AFROTC Chances

bomb9999

New Member
Joined
Feb 26, 2017
Messages
4
Hi I was wondering what my chances were to receive an AFROTC Scholarship.

SAT 1260/1600
3.81 GPA (has improved to 3.86 after 1st semester senior year)
13 out of 76 (has improved to 7 out of 76 after 1st semester senior year)
11 min 18 sec 1 1/2 mile time
55 push ups
33 sit ups (Gosh)
Captain of the Football team
Command Sargent Major of the JROTC battalion
 
I would say type 7 is your best chances, BUT it only goes with saying.

AFROTC does not superscore, and 1260 is below the median for a type 7.

AFROTC does not take into account anything your senior year. the 3.81 and 13 out of 76 ranking will be what they use.
~ 13 out of 76 can be bad or it can be good. If 25% go Ivy than it can be good, because you are in that realm. If 0% go, and only 25% go to a 4 yr, than not so much.

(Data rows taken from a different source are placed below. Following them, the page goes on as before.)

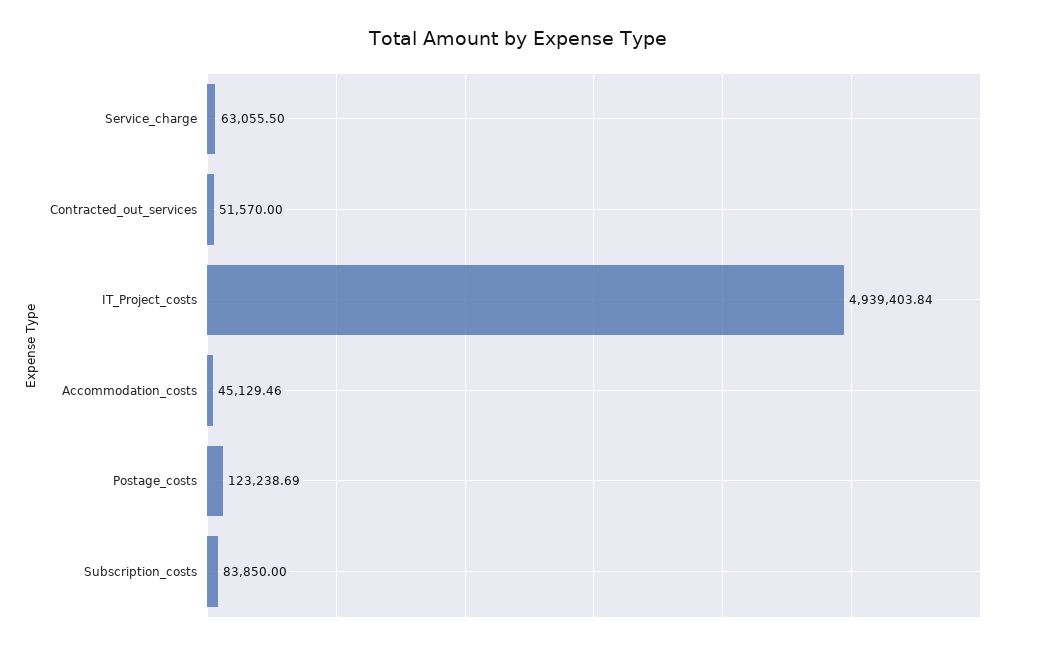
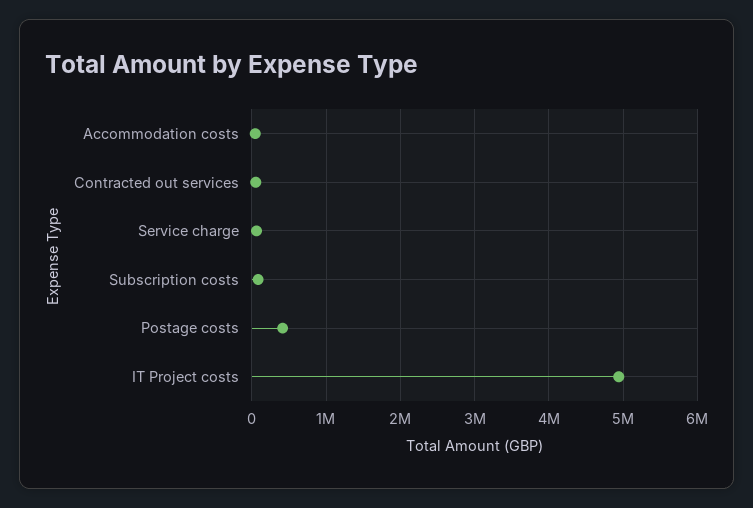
  {
    "Service_charge": 63055.5,
    "Contracted_out_services": 51570,
    "IT_Project_costs": 4939403.84,
    "Accommodation_costs": 45129.46,
-   "Postage_costs": 123238.69,
+   "Postage_costs": 400000,
    "Subscription_costs": 83850
  }

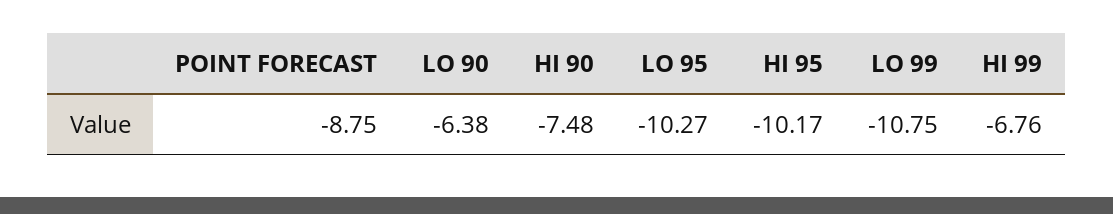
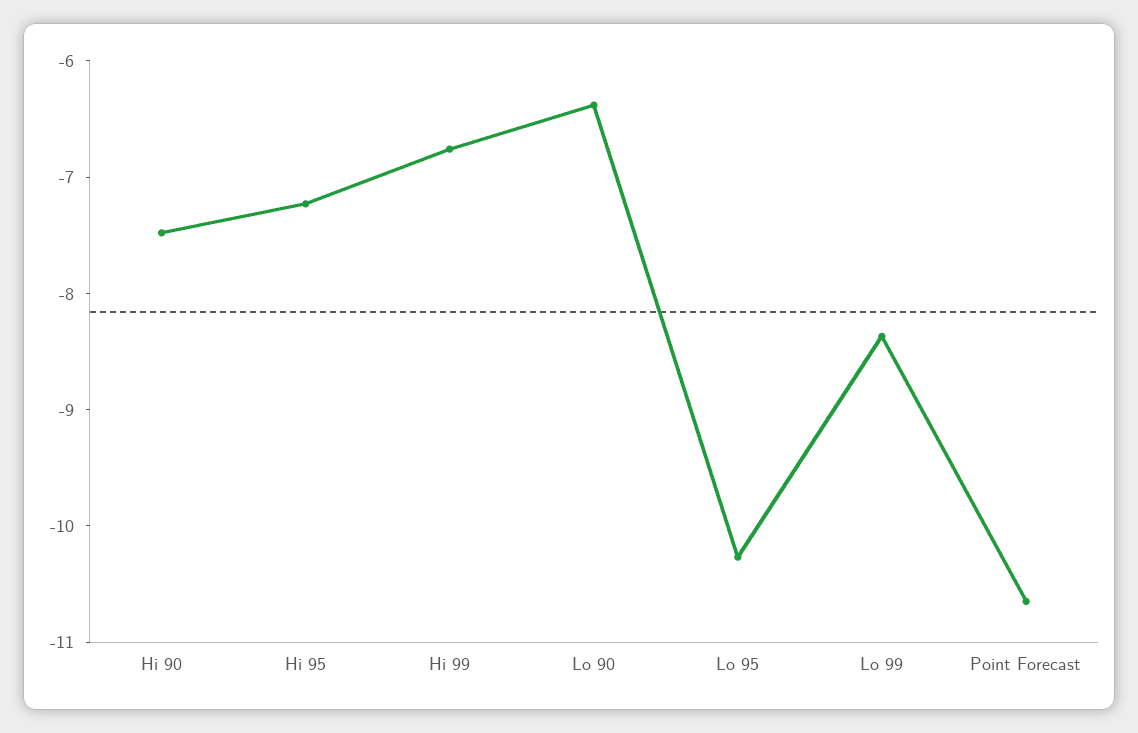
  {
-   "POINT FORECAST": -8.75,
+   "POINT FORECAST": -10.6,
    "LO 90": -6.38,
    "HI 90": -7.48,
    "LO 95": -10.27,
-   "HI 95": -10.17,
+   "HI 95": -7.2,
-   "LO 99": -10.75,
+   "LO 99": -8.4,
    "HI 99": -6.76
  }

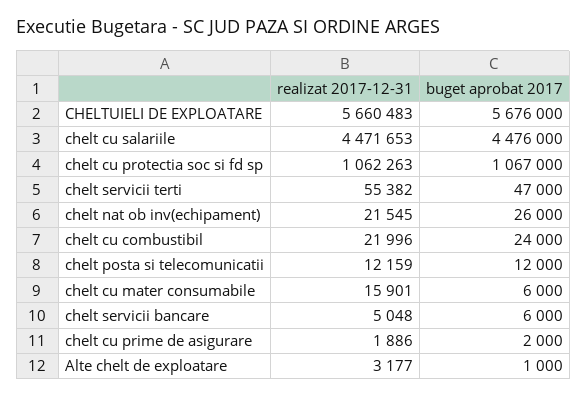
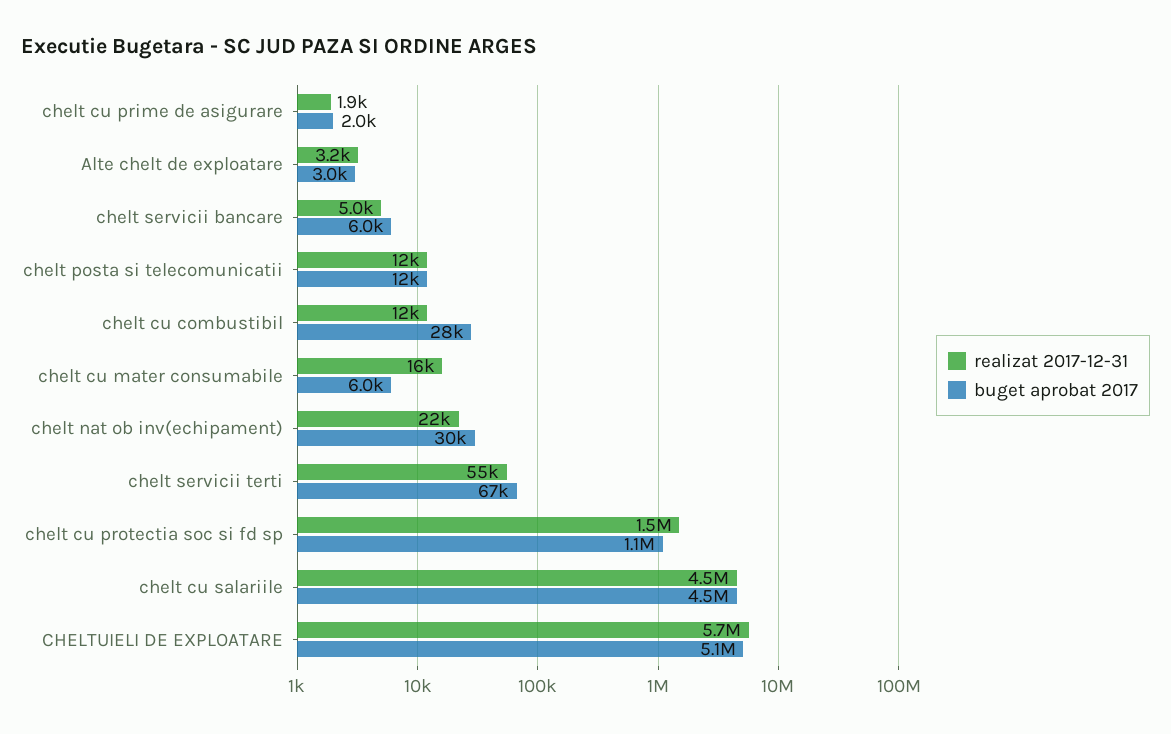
  {
    "realizat 2017-12-31": {
      "CHELTUIELI DE EXPLOATARE": 5660483,
      "chelt cu salariile": 4471653,
-     "chelt cu protectia soc si fd sp": 1062263,
+     "chelt cu protectia soc si fd sp": 1500000,
      "chelt servicii terti": 55382,
      "chelt nat ob inv(echipament)": 21545,
-     "chelt cu combustibil": 21996,
+     "chelt cu combustibil": 12000,
      "chelt posta si telecomunicatii": 12159,
      "chelt cu mater consumabile": 15901,
      "chelt servicii bancare": 5048,
      "chelt cu prime de asigurare": 1886,
      "Alte chelt de exploatare": 3177
    },
    "buget aprobat 2017": {
-     "CHELTUIELI DE EXPLOATARE": 5676000,
+     "CHELTUIELI DE EXPLOATARE": 5100000,
      "chelt cu salariile": 4476000,
      "chelt cu protectia soc si fd sp": 1067000,
-     "chelt servicii terti": 47000,
+     "chelt servicii terti": 67000,
-     "chelt nat ob inv(echipament)": 26000,
+     "chelt nat ob inv(echipament)": 30000,
-     "chelt cu combustibil": 24000,
+     "chelt cu combustibil": 28000,
      "chelt posta si telecomunicatii": 12000,
      "chelt cu mater consumabile": 6000,
      "chelt servicii bancare": 6000,
      "chelt cu prime de asigurare": 2000,
-     "Alte chelt de exploatare": 1000
+     "Alte chelt de exploatare": 3000
    }
  }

Hard to also give odds not knowing if you are going Tech or non-tech

Press on and remember even if you get a scholarship, AFROTC is known here as a 2 +2. If not selected for SFT as a sophomore HQ AFROTC has the right to disenroll you, thus loss of the scholarship for the last 2 yrs. Make sure you talk to the folks too about how you will pay for that dream school if you decide as a freshmen you hate AFROTC, or as a sophomore you are not selected for SFT.
 
Great reply as always Pima, but when you say "Ivy" do you actually mean very selective schools? The phrase "highly selective" might be more appropriate. The Ivies apply to only eight schools and don't include comparable highly selective schools like Stanford, Chicago, Wash U., MIT, Duke, Cal, UM, the Academies, etc. (some of these non-ivies are more selective than some Ivies, such as MIT and Stanford) - but if a high school had 25% going to these 4 yr schools but no Ivies, it would be darn impressive - I can't see a board penalizing a school in this case.
Also, I know you've mentioned that you heard differently, but saying that AFROTC looks at % going to an Ivy can send up a false alarm to applicants. Not all school profiles break out the % of grads attending Ivies (e.g., my kids' profiles don't and they both received AFROTC and NROTC scholarships). So, if an applicant reading this finds out from his or her counselor that their school doesn't provide this %, it might lead the student into over worrying. The profiles I've heard of or seen only include the schools their graduates have been accepted into, but not percentages - maybe an ROTC guy on the board who has seen school profiles can chime in on this.
Also, logically that breakout doesn't make sense. For one, that would be shortsighted by the AF because breaking schools into just Ivy and 4yr will sell some very good high schools schools short (for the reason mentioned above). Also, it is biased against poorer schools who's kids can't afford an Ivy tuition.